Assigned task: In the listing below, the lines starting with the line with "#0b4244; stroke: #4e7475;" and going on through the line with "#4e7475; stroke-width: 8" are to be reproduced exactly, and only those.

Data listing:
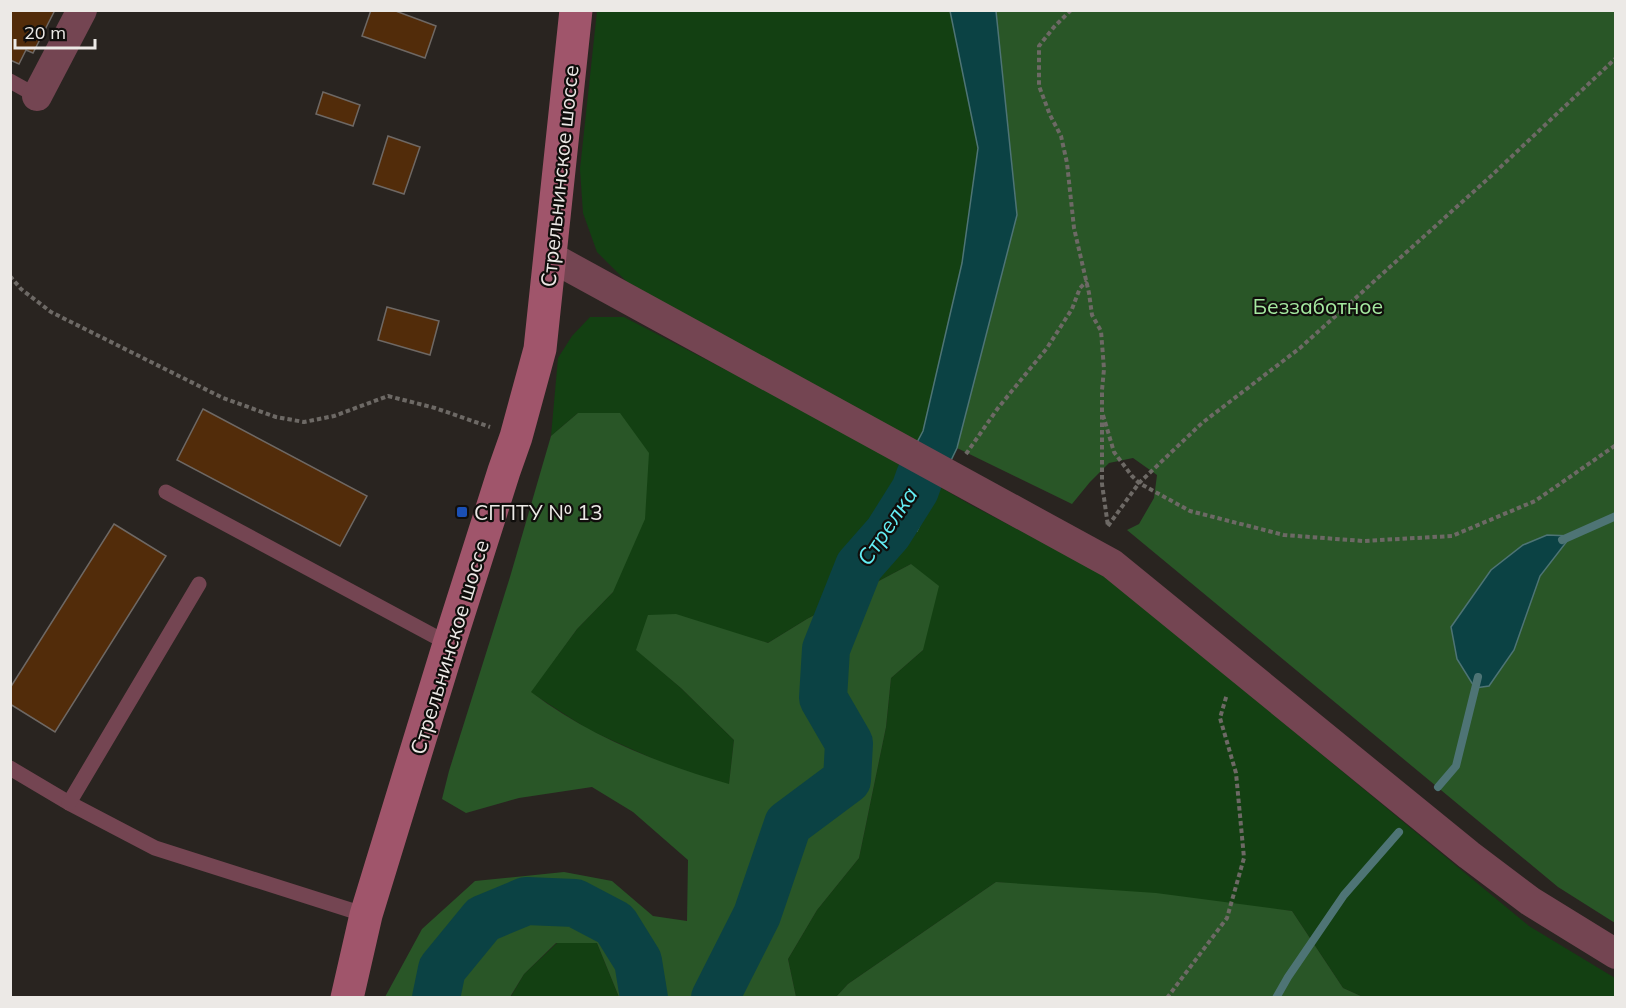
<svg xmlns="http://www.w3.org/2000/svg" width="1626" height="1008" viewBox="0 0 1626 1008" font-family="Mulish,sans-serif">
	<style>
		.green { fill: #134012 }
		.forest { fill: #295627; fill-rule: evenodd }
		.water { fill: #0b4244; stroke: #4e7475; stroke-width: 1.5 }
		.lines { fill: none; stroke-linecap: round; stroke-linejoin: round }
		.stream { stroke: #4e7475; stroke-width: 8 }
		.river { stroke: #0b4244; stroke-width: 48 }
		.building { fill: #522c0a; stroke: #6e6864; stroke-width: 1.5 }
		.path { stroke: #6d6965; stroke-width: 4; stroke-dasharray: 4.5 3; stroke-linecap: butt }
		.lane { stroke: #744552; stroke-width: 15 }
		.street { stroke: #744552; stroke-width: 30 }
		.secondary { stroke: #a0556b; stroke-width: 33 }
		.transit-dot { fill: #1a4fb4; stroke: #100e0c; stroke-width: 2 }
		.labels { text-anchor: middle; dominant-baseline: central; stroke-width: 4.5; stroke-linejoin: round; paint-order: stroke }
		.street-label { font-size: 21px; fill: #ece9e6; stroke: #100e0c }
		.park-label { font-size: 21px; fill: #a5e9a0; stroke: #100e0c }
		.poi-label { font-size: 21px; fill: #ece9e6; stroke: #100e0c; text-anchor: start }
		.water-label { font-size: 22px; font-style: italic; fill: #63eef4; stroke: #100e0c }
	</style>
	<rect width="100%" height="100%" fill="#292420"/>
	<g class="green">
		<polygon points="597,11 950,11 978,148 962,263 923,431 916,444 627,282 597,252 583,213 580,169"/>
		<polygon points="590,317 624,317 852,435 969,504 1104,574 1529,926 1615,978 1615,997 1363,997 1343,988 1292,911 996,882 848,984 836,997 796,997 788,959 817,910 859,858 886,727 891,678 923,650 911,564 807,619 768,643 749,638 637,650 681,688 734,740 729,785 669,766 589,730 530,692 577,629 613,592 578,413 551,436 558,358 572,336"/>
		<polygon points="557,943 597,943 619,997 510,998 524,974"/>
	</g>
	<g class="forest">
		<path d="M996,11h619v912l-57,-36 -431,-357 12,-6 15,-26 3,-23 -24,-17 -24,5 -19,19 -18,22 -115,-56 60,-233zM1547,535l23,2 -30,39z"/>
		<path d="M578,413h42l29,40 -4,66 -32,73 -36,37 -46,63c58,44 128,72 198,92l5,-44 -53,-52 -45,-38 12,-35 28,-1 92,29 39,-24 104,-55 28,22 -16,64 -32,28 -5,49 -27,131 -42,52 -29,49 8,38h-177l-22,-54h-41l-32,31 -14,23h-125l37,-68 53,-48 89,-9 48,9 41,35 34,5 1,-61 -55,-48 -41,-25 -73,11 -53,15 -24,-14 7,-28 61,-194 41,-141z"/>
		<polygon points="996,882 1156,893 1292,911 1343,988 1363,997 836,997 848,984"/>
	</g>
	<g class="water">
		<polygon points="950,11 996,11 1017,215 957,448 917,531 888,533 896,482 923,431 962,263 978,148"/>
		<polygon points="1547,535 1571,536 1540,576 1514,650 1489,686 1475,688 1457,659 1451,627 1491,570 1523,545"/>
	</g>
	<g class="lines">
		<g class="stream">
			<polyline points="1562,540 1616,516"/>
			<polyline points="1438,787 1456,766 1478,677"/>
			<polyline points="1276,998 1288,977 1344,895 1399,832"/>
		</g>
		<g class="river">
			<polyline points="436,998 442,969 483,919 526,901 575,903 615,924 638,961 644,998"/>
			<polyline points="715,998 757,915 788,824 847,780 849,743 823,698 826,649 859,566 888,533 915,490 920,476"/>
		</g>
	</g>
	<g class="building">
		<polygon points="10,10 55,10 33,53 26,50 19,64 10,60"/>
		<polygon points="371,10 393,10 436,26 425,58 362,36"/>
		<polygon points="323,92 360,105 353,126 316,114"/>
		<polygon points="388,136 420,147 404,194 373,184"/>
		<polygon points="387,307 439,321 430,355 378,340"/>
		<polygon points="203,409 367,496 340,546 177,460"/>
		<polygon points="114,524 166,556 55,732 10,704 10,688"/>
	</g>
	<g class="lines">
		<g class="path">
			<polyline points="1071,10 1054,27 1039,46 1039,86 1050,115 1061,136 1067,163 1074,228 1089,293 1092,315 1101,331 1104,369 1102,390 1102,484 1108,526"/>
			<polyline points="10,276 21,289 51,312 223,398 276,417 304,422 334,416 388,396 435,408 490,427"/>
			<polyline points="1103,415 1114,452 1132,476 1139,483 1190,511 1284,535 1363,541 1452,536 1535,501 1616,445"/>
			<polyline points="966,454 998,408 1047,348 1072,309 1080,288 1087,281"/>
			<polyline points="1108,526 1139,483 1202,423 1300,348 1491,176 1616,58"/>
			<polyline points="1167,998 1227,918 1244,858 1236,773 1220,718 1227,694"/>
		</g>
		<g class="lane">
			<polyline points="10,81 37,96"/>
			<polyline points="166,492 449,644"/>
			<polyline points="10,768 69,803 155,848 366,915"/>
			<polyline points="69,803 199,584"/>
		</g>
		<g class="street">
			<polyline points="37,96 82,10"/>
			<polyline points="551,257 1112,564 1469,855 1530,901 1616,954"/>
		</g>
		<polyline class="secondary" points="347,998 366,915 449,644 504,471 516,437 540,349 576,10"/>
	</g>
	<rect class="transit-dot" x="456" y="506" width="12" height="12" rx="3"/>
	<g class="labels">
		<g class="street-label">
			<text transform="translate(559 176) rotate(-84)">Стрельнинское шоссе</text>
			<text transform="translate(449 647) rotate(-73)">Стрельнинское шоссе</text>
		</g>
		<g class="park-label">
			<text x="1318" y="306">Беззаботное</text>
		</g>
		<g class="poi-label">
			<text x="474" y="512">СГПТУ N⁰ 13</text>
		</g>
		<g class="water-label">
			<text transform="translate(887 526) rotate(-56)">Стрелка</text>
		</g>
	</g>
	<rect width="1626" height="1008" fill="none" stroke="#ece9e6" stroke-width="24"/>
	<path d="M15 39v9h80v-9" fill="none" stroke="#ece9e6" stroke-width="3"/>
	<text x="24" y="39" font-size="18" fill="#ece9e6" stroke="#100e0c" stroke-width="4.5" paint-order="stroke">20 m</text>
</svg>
==
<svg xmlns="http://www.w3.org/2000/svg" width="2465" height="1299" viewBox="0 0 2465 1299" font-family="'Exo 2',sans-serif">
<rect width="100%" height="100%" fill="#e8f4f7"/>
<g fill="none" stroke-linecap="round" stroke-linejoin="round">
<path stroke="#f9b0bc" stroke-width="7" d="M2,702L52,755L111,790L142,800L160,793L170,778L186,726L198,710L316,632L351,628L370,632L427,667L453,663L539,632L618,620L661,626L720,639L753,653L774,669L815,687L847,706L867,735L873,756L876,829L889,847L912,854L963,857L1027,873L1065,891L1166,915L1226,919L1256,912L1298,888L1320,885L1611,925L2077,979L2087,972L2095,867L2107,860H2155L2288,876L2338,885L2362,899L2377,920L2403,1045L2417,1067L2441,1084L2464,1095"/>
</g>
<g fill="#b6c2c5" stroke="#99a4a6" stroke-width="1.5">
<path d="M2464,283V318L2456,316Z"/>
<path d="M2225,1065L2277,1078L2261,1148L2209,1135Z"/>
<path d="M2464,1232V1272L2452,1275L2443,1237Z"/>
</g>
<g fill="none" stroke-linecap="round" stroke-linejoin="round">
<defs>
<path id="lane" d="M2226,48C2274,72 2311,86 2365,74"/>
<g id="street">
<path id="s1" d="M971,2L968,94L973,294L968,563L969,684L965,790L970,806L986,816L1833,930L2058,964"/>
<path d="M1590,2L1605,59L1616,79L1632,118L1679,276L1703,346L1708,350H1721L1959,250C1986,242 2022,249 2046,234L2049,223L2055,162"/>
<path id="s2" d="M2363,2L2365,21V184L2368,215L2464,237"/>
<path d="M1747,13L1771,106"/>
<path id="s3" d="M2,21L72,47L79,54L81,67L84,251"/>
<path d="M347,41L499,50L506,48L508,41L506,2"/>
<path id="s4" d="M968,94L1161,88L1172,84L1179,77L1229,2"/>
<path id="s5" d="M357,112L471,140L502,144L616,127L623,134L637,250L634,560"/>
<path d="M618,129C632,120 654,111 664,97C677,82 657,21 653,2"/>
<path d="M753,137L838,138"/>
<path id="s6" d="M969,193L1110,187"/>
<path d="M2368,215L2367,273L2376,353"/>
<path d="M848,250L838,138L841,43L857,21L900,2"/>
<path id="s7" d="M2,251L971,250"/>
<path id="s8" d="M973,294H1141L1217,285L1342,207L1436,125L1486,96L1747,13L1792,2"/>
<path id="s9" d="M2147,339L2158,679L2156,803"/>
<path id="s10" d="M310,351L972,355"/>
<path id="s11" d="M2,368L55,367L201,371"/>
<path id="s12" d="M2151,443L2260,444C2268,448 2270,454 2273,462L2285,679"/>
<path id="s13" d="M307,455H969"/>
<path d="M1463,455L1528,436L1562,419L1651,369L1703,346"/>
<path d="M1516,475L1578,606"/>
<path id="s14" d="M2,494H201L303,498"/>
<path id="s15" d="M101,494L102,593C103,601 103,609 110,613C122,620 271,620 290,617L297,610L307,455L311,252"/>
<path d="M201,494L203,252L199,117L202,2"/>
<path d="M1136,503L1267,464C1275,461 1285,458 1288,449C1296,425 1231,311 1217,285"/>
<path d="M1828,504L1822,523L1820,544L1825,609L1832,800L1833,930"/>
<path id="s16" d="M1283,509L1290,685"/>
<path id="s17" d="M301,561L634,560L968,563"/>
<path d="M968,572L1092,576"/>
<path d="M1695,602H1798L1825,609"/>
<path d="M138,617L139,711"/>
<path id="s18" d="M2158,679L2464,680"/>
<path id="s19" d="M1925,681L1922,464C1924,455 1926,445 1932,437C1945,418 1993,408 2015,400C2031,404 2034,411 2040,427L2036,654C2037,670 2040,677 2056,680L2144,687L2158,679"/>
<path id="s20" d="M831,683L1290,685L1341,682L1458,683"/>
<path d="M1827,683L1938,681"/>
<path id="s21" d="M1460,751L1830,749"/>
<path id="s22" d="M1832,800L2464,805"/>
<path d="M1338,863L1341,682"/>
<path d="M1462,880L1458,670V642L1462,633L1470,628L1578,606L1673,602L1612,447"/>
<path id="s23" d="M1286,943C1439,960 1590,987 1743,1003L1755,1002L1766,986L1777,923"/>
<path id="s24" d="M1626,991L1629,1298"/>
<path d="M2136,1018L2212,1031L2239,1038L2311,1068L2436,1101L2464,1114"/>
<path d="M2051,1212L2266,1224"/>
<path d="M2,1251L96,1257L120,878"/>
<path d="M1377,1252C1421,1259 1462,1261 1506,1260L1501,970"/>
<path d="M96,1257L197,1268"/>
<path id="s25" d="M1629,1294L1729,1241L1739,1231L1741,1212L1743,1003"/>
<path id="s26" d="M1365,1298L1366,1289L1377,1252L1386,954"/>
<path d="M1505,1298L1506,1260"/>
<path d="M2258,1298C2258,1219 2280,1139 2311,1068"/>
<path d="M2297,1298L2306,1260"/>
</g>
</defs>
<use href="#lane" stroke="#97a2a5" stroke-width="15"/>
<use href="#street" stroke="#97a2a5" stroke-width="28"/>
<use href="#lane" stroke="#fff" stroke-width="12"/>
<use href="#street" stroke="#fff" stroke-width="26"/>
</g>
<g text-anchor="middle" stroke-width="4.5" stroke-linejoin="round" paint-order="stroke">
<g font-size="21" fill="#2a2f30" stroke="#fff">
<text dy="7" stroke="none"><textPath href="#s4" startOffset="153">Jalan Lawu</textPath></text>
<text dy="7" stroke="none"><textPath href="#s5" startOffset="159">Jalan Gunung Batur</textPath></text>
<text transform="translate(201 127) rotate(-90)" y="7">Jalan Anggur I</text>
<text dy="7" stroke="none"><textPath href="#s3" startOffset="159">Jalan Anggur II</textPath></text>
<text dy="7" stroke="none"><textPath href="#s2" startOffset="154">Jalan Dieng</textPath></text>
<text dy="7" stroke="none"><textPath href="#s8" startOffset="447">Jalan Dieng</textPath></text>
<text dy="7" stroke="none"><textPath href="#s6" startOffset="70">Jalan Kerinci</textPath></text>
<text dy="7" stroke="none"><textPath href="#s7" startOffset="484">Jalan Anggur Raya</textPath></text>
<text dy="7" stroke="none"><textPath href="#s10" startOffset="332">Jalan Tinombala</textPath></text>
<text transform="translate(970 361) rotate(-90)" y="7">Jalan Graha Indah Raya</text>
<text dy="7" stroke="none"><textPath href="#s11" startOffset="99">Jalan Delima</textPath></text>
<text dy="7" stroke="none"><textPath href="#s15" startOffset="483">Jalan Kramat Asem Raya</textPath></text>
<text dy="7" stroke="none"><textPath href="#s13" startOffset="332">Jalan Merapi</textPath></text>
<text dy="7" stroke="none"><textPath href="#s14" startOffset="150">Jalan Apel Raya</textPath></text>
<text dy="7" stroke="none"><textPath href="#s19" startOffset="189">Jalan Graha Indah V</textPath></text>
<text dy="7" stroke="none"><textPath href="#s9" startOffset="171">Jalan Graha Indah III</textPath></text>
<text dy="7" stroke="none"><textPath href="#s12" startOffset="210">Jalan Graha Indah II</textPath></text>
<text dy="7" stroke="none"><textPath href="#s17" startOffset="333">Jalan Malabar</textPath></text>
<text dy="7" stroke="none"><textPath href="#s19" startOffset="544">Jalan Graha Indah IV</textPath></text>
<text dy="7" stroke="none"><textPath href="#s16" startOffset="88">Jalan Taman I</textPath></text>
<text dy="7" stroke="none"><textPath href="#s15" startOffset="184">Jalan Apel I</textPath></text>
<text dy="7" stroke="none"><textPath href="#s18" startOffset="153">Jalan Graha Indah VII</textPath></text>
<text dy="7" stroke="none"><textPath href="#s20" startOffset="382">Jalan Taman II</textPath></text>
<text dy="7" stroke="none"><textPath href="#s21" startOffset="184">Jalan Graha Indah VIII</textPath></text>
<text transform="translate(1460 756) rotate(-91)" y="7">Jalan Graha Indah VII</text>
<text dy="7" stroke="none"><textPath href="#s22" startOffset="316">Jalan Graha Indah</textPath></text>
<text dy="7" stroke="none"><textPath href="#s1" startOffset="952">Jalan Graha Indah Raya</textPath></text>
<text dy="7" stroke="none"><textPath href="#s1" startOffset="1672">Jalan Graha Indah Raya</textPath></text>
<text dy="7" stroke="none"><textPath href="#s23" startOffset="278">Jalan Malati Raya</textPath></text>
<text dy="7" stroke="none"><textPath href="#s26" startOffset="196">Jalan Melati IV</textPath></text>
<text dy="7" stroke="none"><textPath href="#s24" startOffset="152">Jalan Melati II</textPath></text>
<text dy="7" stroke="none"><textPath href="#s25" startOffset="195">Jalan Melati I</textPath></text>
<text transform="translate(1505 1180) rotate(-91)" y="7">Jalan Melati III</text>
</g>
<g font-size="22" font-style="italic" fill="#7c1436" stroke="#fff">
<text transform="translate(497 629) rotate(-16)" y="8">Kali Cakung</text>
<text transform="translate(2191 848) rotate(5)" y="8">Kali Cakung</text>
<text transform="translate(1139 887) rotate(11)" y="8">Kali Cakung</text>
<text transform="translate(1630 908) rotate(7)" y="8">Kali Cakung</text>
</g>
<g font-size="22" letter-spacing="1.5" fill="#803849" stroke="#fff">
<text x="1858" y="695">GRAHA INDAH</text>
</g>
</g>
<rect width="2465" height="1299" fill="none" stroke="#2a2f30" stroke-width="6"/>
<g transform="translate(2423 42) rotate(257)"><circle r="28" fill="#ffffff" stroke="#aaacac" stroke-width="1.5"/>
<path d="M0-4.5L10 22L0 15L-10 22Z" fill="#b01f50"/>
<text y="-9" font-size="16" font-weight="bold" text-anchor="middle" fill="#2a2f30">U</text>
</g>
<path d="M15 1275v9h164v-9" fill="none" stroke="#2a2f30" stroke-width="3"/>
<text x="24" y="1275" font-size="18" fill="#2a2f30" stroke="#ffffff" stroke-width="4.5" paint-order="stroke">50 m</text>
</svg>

Task result:
		.water { fill: #0b4244; stroke: #4e7475; stroke-width: 1.5 }
		.lines { fill: none; stroke-linecap: round; stroke-linejoin: round }
		.stream { stroke: #4e7475; stroke-width: 8 }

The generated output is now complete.